Following the positive response to The West, Matmos joined Matador Records and delivered 2001's A Chance to Cut Is a Chance to Cure. Built around samples of plastic surgeries and additional clinical interventions, the release's scope and mordant wit attracted wider critical approval. For 2003's The Civil War the artists drew from medieval sources and 19th-century American folk idioms, folding in acoustic elements such as drums, brass, and a hurdy-gurdy within politically engaged pieces. The subsequent year they further manipulated material from the A Chance to Cut Is a Chance to Cure sessions on Rat Relocation Program. Throughout this period Matmos also partnered with Björk on Vespertine and Medúlla plus related live performances; she reciprocated by contributing to their 2006 album The Rose Has Teeth in the Mouth of a Beast, an assemblage of "audio portraits" of influential gay and lesbian figures that additionally featured Antony of Antony and the Johnsons and Kalonica McQuesten.

After moving to Baltimore, Daniel and Schmidt adopted an exclusively electronic focus for 2008's The Supreme Balloon, paying homage to '60s, '70s, and '80s electronic pop through vintage synthesizers and appearances by Sun Ra Arkestra's Marshall Allen and Keith Fullerton Whitman. That same year they joined Lesser and Wobbly for improvised sessions first aired on Hollow Earth Internet Radio, which later formed the 2010 album Simultaneous Quodlibet, before collaborating with So Percussion on that year's Treasure State. The duo supplied remixes for Jefferson Friedman: Quartets as performed by the Chiara String Quartet in 2011. Amid these endeavors Matmos pursued parapsychological research that underpinned 2012's The Ganzfeld EP and the next year's full-length The Marriage of True Minds, both issued by Thrill Jockey.

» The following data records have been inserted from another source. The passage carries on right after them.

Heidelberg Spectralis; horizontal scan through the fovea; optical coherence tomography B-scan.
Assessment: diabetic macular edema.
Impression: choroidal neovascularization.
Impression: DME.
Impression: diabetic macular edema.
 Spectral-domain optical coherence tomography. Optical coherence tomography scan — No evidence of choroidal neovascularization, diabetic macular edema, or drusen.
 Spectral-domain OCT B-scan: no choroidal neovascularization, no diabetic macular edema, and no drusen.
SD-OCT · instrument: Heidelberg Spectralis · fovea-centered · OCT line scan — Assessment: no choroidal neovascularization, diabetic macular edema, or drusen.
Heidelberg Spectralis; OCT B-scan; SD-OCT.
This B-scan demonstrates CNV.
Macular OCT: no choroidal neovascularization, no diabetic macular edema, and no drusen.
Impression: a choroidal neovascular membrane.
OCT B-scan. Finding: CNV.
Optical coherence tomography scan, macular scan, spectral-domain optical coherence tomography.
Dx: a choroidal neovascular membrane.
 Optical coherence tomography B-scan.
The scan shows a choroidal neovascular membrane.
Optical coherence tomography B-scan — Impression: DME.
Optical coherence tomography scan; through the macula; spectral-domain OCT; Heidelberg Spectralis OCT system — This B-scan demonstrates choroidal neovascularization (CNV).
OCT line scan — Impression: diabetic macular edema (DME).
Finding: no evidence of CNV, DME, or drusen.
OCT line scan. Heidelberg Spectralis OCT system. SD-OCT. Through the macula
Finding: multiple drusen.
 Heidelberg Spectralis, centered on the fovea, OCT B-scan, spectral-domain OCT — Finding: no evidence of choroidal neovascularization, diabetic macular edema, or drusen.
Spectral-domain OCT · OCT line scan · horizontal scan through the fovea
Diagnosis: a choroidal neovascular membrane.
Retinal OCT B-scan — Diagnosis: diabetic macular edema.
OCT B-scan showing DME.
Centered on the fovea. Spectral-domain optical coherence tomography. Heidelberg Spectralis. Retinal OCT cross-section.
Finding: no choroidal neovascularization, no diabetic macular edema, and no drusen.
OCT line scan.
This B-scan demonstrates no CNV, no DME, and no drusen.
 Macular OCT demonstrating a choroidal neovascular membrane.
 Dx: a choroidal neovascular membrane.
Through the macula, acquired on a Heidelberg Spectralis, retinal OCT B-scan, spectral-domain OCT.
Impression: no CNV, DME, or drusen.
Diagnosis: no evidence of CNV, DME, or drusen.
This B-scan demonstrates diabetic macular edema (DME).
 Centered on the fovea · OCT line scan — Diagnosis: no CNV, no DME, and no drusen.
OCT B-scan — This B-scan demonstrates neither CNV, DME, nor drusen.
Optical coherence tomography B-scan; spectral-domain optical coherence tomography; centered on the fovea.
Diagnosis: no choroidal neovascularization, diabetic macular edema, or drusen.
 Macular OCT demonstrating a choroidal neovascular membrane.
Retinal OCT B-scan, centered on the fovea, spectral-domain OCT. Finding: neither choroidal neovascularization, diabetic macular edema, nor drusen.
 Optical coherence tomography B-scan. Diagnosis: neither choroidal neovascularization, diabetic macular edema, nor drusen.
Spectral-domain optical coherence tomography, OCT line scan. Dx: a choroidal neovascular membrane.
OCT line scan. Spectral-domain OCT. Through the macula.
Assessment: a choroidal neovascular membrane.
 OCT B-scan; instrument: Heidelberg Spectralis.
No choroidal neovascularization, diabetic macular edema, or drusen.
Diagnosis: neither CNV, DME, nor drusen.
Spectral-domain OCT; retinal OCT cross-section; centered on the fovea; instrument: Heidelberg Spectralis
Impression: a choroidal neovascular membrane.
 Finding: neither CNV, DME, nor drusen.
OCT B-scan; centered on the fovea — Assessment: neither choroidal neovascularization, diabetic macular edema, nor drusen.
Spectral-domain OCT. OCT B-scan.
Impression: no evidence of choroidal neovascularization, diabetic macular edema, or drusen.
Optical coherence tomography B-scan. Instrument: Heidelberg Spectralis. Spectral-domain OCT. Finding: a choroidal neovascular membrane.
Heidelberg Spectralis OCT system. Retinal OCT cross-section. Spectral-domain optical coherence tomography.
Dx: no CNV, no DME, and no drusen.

For 2016's Ultimate Care II, Schmidt and Daniel returned to foundational methods by sampling their washing machine and enlisting Dan Deacon, Half Japanese's Jason Willett, and Horse Lords members for additional input. Three years afterward Matmos resurfaced with Plastic Anniversary, assembling tracks from objects that ranged from poker chips to trash bins. Incorporating a high school marching band, Deerhoof's Greg Saunier, and Drugdealer's Brooks Kossover, the March 2019 release aligned with Matmos'—and Daniel and Schmidt's—25th anniversary. The following August they released The Consuming Flame: Open Exercises in Group Form, a three-hour composition assembled from contributions by 99 participants that encompassed Oneohtrix Point Never, Herbert, Yo La Tengo, and David Grubbs together with Schmidt's former San Francisco Art Institute students and online forum users.

Matmos' subsequent album involved sampling and reassembling works by Polish composer, theoretician, critic, and playwright Bogusław Schaeffer alongside live playing from harpist Úna Monaghan, multi-instrumentalist Ulas Kurugullu, and Horse Lords' Max Eilbacher. Commissioned by the Instytutu Adama Mickiewicza, May 2022's Regards / Ukłony dla Bogusław Schaeffer traversed dub, glitch, and dark ambient within its layered constructions. Schmidt and Daniel were next invited to mine the Smithsonian Institution's Folkways Records archive for their 14th album. Marking the 75th anniversary of Folkways' establishment, November 2023's Return to Archive applied the Matmos process to audio from non-musical releases such as Sounds of Insects, Sounds of the Junk Yard, and Voices of the Satellites and included input from Aaron Dilloway and Evicshen.